Girdler applauded state legislators’ forward-thinking approach to improving the workforce and expanding the skillsets of employable individuals in this region and across Kentucky with this appropriation. He said when SPEDA sold the Palm Beach Factory building to God’s Food Pantry at a reduced price in 2020, he knew transformative things would happen there. But this partnership has exceeded his greatest expectations.
“Life Learning Center’s holistic and transformational approach to recovery aligns so completely with the holistic approach we take in Somerset-Pulaski County to build a stronger economy and workforce by improving quality of life,” Girdler said. “By giving love, encouraging hard work, and instilling commonsense principles, Life Learning Center promotes accountability through a deliberate and successful method to help people rebuild their lives with purpose. We are so grateful to the state legislature for seeing the value in this innovative program and the need to expand it to the Lake Cumberland region, and to Alecia and Life Learning Center for collaborating and dreaming big with OakPointe Centre to make this a reality.”

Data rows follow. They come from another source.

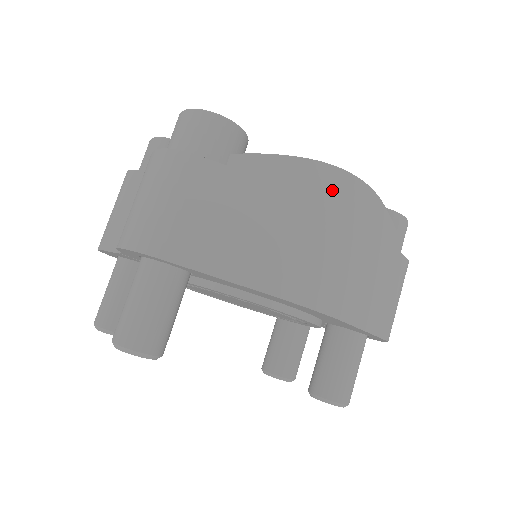
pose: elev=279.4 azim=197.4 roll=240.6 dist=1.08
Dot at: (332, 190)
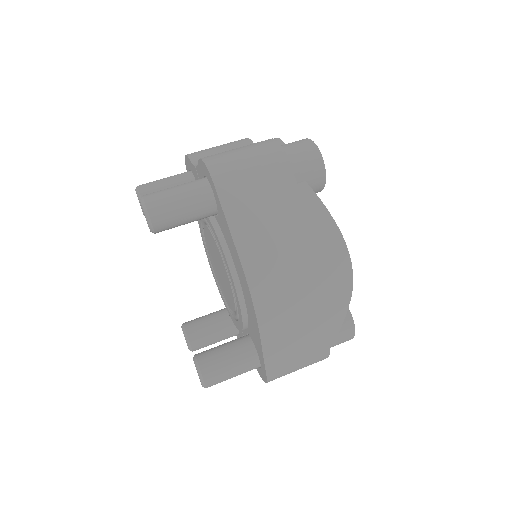
Dot at: (332, 258)
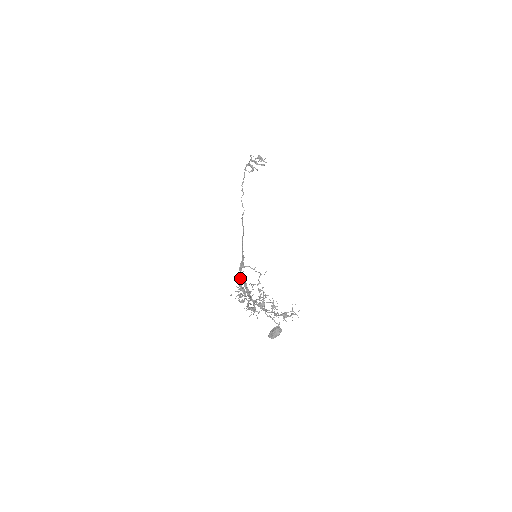
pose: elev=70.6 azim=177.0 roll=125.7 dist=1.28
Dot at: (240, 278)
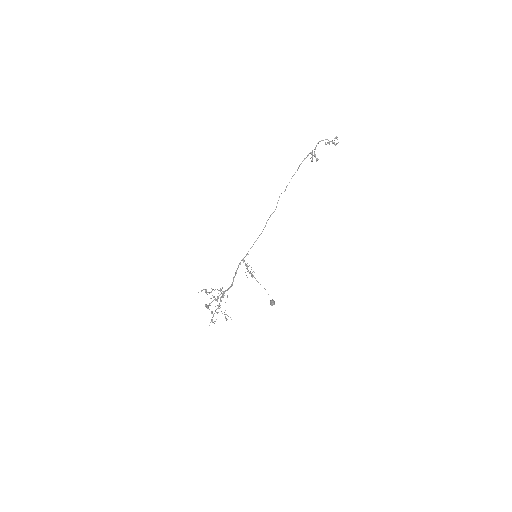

Girdler said gaining support from the business community will also be key to the program’s success in Somerset and the Lake Cumberland region. Life Learning Center has 278 hiring partners in Northern Kentucky who provide jobs to the program’s participants. As a result, those employers have seen an improvement in turnover rates and reduced hiring costs.
Pulaski County Judge-Executive Marshall Todd also traveled to Northern Kentucky to tour Life Learning Center and learn more about the program. He was likewise impressed with the change it is making in people’s lives.
“There is dignity in work,” Todd said. “Hearing from Life Learning Center and knowing they are going to be investing in Somerset and Pulaski County, I am convinced that they are the answer to not just our diminished workforce, but they are also the answer to helping people that need it the most find their way. They are invested in community transformational change and their program follows people through their entire lives, not just 30 days.”